═════ Recorded information

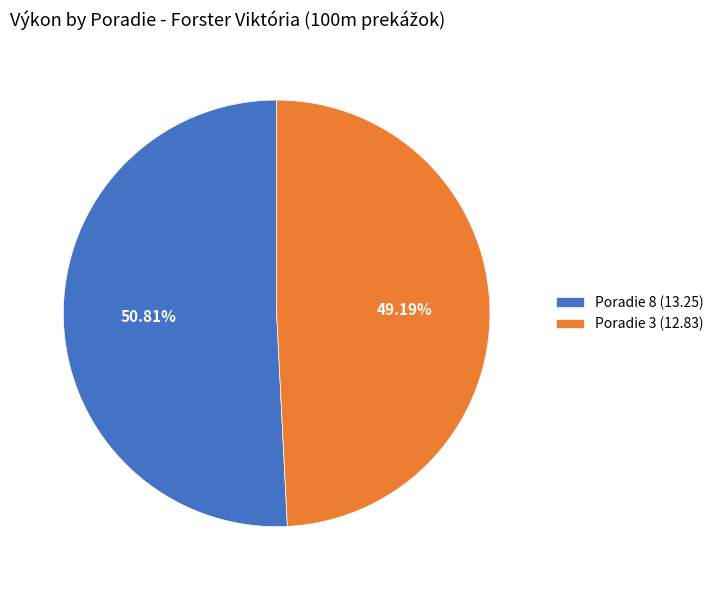

True or false: Poradie 3 (12.83) accounts for 49% of the total.

True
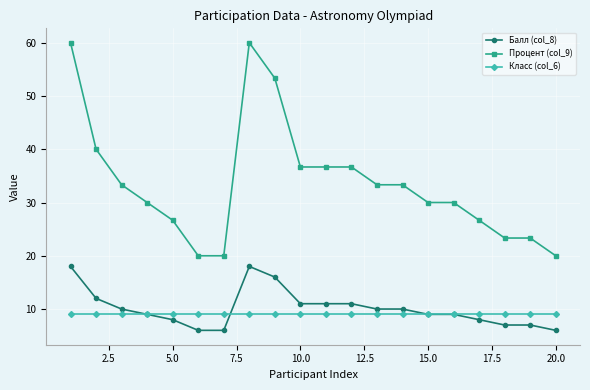

List the series in order of their peak value, highest first.

Процент (col_9), Балл (col_8), Класс (col_6)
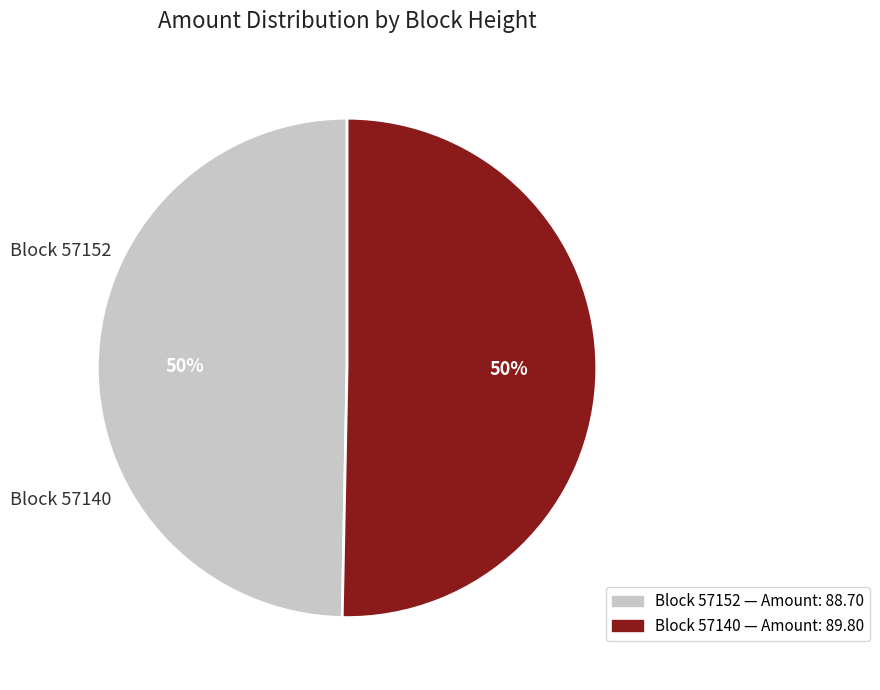

To the nearest percent, what is the average slice percentage?

50%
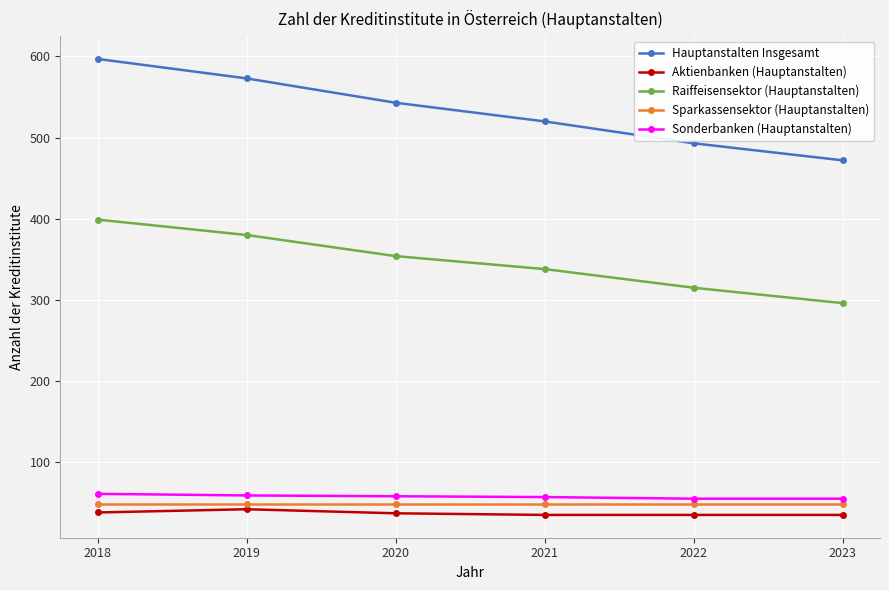

What is the highest value of the Hauptanstalten Insgesamt series?

597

══════════

**The task**.
Copy the listing above word for word, omitting the pictures.

**Response**.
True or false: Poradie 3 (12.83) accounts for 49% of the total.

True

List the series in order of their peak value, highest first.

Процент (col_9), Балл (col_8), Класс (col_6)

To the nearest percent, what is the average slice percentage?

50%

What is the highest value of the Hauptanstalten Insgesamt series?

597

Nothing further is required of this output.